[GIVEN PASSAGE Boundary: Start]

# EAST ICDAR 2015 Colab Setup

This notebook helps you upload, verify, and inspect your ICDAR 2015 dataset for EAST training using Colab's file upload widget.

**Steps:**
1. Import required libraries
2. Upload your zipped `data/icdar2015` folder
3. Extract and organize files
4. Verify folder structure
5. List files in train, test, split
6. Load and display sample data

In [None]:
# 1. Import Required Libraries
import os
import shutil
from IPython.display import display, Image
from google.colab import files

## 2. Set Up File Upload Widget
Use the widget below to upload your zipped `data/icdar2015` folder (e.g., `icdar2015.zip`).

In [None]:
# 3. Upload Data Folder via Colab
uploaded = files.upload()

# Assume the user uploads 'icdar2015.zip'
import zipfile
for fname in uploaded.keys():
    if fname.endswith('.zip'):
        with zipfile.ZipFile(fname, 'r') as zip_ref:
            zip_ref.extractall('.')
        print(f"Extracted {fname}")
        # Move to data/icdar2015 if needed
        if os.path.exists('icdar2015'):
            if not os.path.exists('data'):
                os.makedirs('data')
            shutil.move('icdar2015', 'data/icdar2015')
            print("Moved 'icdar2015' to 'data/icdar2015'")

## 4. Verify Uploaded Folder Structure
Check that the extracted folder contains the expected subdirectories: train, test, splits.

[GIVEN PASSAGE Boundary: End]
[SUPPLIED ENTRIES Boundary: Start]

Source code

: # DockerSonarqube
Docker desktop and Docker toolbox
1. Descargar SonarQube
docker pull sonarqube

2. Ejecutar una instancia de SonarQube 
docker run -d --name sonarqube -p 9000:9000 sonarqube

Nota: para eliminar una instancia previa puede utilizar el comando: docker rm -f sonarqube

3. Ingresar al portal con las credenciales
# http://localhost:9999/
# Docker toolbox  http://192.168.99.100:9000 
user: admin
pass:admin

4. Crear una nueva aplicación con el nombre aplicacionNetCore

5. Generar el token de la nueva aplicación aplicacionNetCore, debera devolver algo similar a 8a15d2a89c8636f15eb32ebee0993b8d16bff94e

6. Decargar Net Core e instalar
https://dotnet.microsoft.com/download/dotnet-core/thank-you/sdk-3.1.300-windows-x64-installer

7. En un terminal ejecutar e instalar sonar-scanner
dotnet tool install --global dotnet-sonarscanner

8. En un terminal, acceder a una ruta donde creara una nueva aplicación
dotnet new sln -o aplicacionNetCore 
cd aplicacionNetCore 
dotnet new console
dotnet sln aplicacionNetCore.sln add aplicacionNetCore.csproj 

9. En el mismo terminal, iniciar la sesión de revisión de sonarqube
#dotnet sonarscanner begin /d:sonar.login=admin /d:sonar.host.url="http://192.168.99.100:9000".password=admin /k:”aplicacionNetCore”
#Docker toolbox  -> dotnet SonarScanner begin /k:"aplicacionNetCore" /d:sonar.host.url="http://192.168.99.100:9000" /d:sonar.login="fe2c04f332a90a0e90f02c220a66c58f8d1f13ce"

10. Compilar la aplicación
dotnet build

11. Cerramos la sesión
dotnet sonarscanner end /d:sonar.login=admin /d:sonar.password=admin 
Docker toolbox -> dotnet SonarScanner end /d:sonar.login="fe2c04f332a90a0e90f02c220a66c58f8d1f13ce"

[SUPPLIED ENTRIES Boundary: End]

TASK 1:
In the ICDAR 2015 Colab setup notebook, write out the part from "# Move to data/icdar2015" up to and including "shutil.move('icdar2015', 'data/icdar2015')", substituting "mkdir" for "makedirs".
TASK 2:
Carry on the ICDAR 2015 Colab setup notebook from its last line.

ANSWER BOX 1:
# Move to data/icdar2015 if needed
        if os.path.exists('icdar2015'):
            if not os.path.exists('data'):
                os.mkdir('data')
            shutil.move('icdar2015', 'data/icdar2015')

ANSWER BOX 2:
In [None]:
# Check folder structure
base_dir = 'data/icdar2015'
expected_dirs = ['train', 'test', 'splits']
for d in expected_dirs:
    path = os.path.join(base_dir, d)
    print(f"{d}: {'Exists' if os.path.exists(path) else 'Missing'}")

## 5. List Files in Train, Test, and Splits Directories
Display the files found in each directory to confirm successful upload.

In [None]:
import os

def list_files_in_dir(dir_path):
    if os.path.exists(dir_path):
        files = os.listdir(dir_path)
        print(f"Files in {dir_path}:")
        for f in files:
            print(f"  {f}")
        print()
    else:
        print(f"Directory {dir_path} does not exist.\n")

base_dir = '/content/icdar2015'  # Update if your extraction path differs
train_dir = os.path.join(base_dir, 'train')
test_dir = os.path.join(base_dir, 'test')
splits_dir = os.path.join(base_dir, 'splits')

list_files_in_dir(train_dir)
list_files_in_dir(test_dir)
list_files_in_dir(splits_dir)


## 6. Display Sample Data from Train Directory
Load and display a sample image and its annotation from the train directory to verify data integrity.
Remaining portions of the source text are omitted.